The Taliban have made a significant amount of money in operations ranging from taxation of various local businesses, to “protection” for larger industrial operations, to kidnapping and extortion of cell phone providers. With the Taliban unmolested in this region there is no assurance that they won’t strong-arm the operations for cash. Mere operation of businesses has not proven to be enough incentive yet for the population to revert to armed resistance against the Taliban.
As for the status of the Kajaki dam?
Afghan workers have kept the power station running throughout the past 30 years of war and upheaval, and even now have negotiated with the Taliban so they can travel to work from their villages …
The Taliban hold sway in the countryside around the dam and even charge people for electricity, so they can be persuaded to let the workers keep the power plant running, the workers said.
“We do not have a problem with anyone,” Mr.

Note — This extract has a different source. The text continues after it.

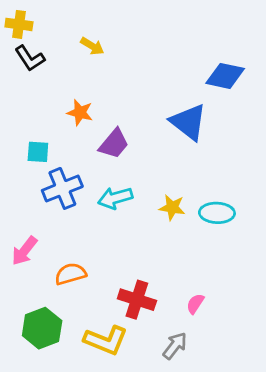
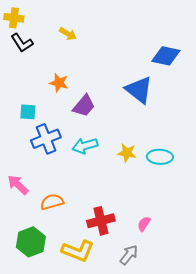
pink arrow: (24, 251) -> (18, 185), turned 95
red cross: (137, 300) -> (101, 221), turned -32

Rasoul said. “We tell them we are working and producing electricity for everyone in the villages and towns.”
In the case of the dam, it hasn’t exactly been a nail in the coffin of the insurgency. In fact, they are making money off of it. It’s advisable to see soft operations such as this agricultural expedition as part of a whole rather than an alternative to targeting the enemy. This was our argument in Center of Gravity Versus Lines of Effort in COIN.
The Texas National Guard deserves credit for innovative tactics in the counterinsurgency campaign. It is apparently a long term program and it will be self-evident if successful. But the program should not be seen as a replacement for other lines of effort, including targeting the enemy so that he doesn’t use his criminal enterprise to flip yet another soft counterinsurgency program to his favor.